#### Data
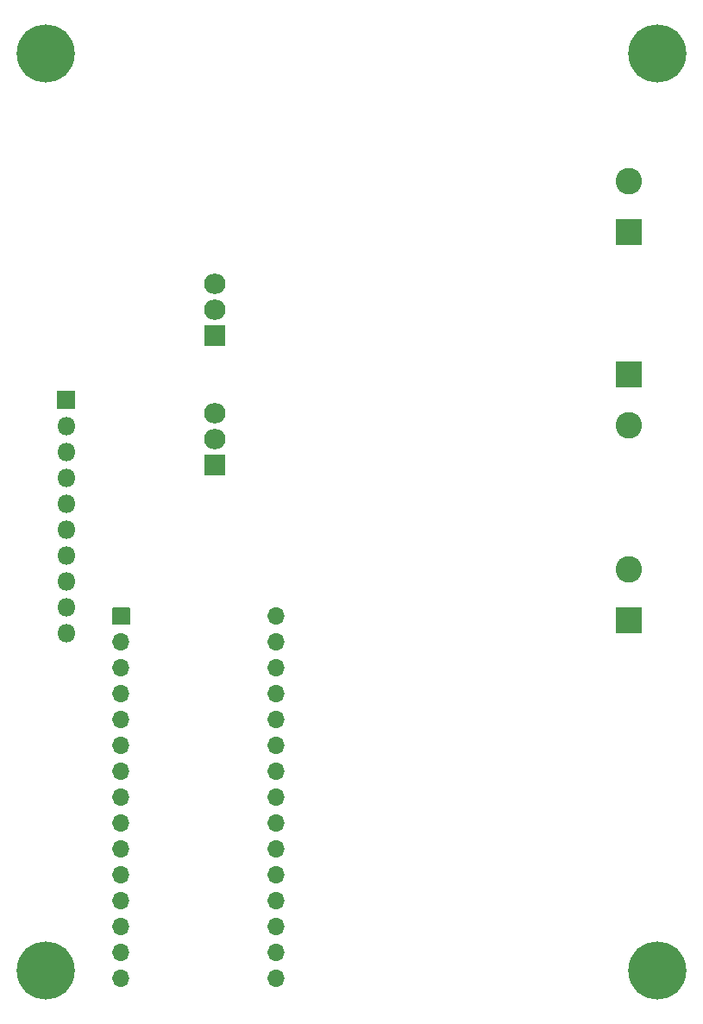
<source format=gbr>
%TF.GenerationSoftware,KiCad,Pcbnew,5.1.10*%
%TF.CreationDate,2021-10-26T18:06:13-04:00*%
%TF.ProjectId,BREAD_Slice,42524541-445f-4536-9c69-63652e6b6963,rev?*%
%TF.SameCoordinates,Original*%
%TF.FileFunction,Soldermask,Top*%
%TF.FilePolarity,Negative*%
%FSLAX46Y46*%
G04 Gerber Fmt 4.6, Leading zero omitted, Abs format (unit mm)*
G04 Created by KiCad (PCBNEW 5.1.10) date 2021-10-26 18:06:13*
%MOMM*%
%LPD*%
G01*
G04 APERTURE LIST*
%ADD10O,2.100000X2.005000*%
%ADD11C,2.600000*%
%ADD12C,5.700000*%
%ADD13O,1.700000X1.700000*%
%ADD14O,1.800000X1.800000*%
G04 APERTURE END LIST*
D10*
%TO.C,Q2*%
X144190000Y-67410000D03*
X144190000Y-69950000D03*
G36*
G01*
X145190000Y-73492500D02*
X143190000Y-73492500D01*
G75*
G02*
X143140000Y-73442500I0J50000D01*
G01*
X143140000Y-71537500D01*
G75*
G02*
X143190000Y-71487500I50000J0D01*
G01*
X145190000Y-71487500D01*
G75*
G02*
X145240000Y-71537500I0J-50000D01*
G01*
X145240000Y-73442500D01*
G75*
G02*
X145190000Y-73492500I-50000J0D01*
G01*
G37*
%TD*%
%TO.C,Q1*%
X144190000Y-80110000D03*
X144190000Y-82650000D03*
G36*
G01*
X145190000Y-86192500D02*
X143190000Y-86192500D01*
G75*
G02*
X143140000Y-86142500I0J50000D01*
G01*
X143140000Y-84237500D01*
G75*
G02*
X143190000Y-84187500I50000J0D01*
G01*
X145190000Y-84187500D01*
G75*
G02*
X145240000Y-84237500I0J-50000D01*
G01*
X145240000Y-86142500D01*
G75*
G02*
X145190000Y-86192500I-50000J0D01*
G01*
G37*
%TD*%
D11*
%TO.C,J4*%
X184830000Y-95430000D03*
G36*
G01*
X186080000Y-101730000D02*
X183580000Y-101730000D01*
G75*
G02*
X183530000Y-101680000I0J50000D01*
G01*
X183530000Y-99180000D01*
G75*
G02*
X183580000Y-99130000I50000J0D01*
G01*
X186080000Y-99130000D01*
G75*
G02*
X186130000Y-99180000I0J-50000D01*
G01*
X186130000Y-101680000D01*
G75*
G02*
X186080000Y-101730000I-50000J0D01*
G01*
G37*
%TD*%
%TO.C,J3*%
X184830000Y-57330000D03*
G36*
G01*
X186080000Y-63630000D02*
X183580000Y-63630000D01*
G75*
G02*
X183530000Y-63580000I0J50000D01*
G01*
X183530000Y-61080000D01*
G75*
G02*
X183580000Y-61030000I50000J0D01*
G01*
X186080000Y-61030000D01*
G75*
G02*
X186130000Y-61080000I0J-50000D01*
G01*
X186130000Y-63580000D01*
G75*
G02*
X186080000Y-63630000I-50000J0D01*
G01*
G37*
%TD*%
%TO.C,J2*%
X184830000Y-81300000D03*
G36*
G01*
X183580000Y-75000000D02*
X186080000Y-75000000D01*
G75*
G02*
X186130000Y-75050000I0J-50000D01*
G01*
X186130000Y-77550000D01*
G75*
G02*
X186080000Y-77600000I-50000J0D01*
G01*
X183580000Y-77600000D01*
G75*
G02*
X183530000Y-77550000I0J50000D01*
G01*
X183530000Y-75050000D01*
G75*
G02*
X183580000Y-75000000I50000J0D01*
G01*
G37*
%TD*%
D12*
%TO.C,H4*%
X187600000Y-134800000D03*
%TD*%
%TO.C,H3*%
X127600000Y-134800000D03*
%TD*%
%TO.C,H2*%
X187600000Y-44800000D03*
%TD*%
%TO.C,H1*%
X127600000Y-44800000D03*
%TD*%
%TO.C,A1*%
G36*
G01*
X134150000Y-100800000D02*
X134150000Y-99200000D01*
G75*
G02*
X134200000Y-99150000I50000J0D01*
G01*
X135800000Y-99150000D01*
G75*
G02*
X135850000Y-99200000I0J-50000D01*
G01*
X135850000Y-100800000D01*
G75*
G02*
X135800000Y-100850000I-50000J0D01*
G01*
X134200000Y-100850000D01*
G75*
G02*
X134150000Y-100800000I0J50000D01*
G01*
G37*
D13*
X150240000Y-133020000D03*
X135000000Y-102540000D03*
X150240000Y-130480000D03*
X135000000Y-105080000D03*
X150240000Y-127940000D03*
X135000000Y-107620000D03*
X150240000Y-125400000D03*
X135000000Y-110160000D03*
X150240000Y-122860000D03*
X135000000Y-112700000D03*
X150240000Y-120320000D03*
X135000000Y-115240000D03*
X150240000Y-117780000D03*
X135000000Y-117780000D03*
X150240000Y-115240000D03*
X135000000Y-120320000D03*
X150240000Y-112700000D03*
X135000000Y-122860000D03*
X150240000Y-110160000D03*
X135000000Y-125400000D03*
X150240000Y-107620000D03*
X135000000Y-127940000D03*
X150240000Y-105080000D03*
X135000000Y-130480000D03*
X150240000Y-102540000D03*
X135000000Y-133020000D03*
X150240000Y-100000000D03*
X135000000Y-135560000D03*
X150240000Y-135560000D03*
%TD*%
%TO.C,J1*%
G36*
G01*
X128700000Y-79650000D02*
X128700000Y-77950000D01*
G75*
G02*
X128750000Y-77900000I50000J0D01*
G01*
X130450000Y-77900000D01*
G75*
G02*
X130500000Y-77950000I0J-50000D01*
G01*
X130500000Y-79650000D01*
G75*
G02*
X130450000Y-79700000I-50000J0D01*
G01*
X128750000Y-79700000D01*
G75*
G02*
X128700000Y-79650000I0J50000D01*
G01*
G37*
D14*
X129600000Y-81340000D03*
X129600000Y-83880000D03*
X129600000Y-86420000D03*
X129600000Y-88960000D03*
X129600000Y-91500000D03*
X129600000Y-94040000D03*
X129600000Y-96580000D03*
X129600000Y-99120000D03*
X129600000Y-101660000D03*
%TD*%
M02*

</source>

#### Exercise requirements
Throughout the data above, count the lines where the word "APERTURE" occurs, and report that figure alone.

#### Solution to this task
2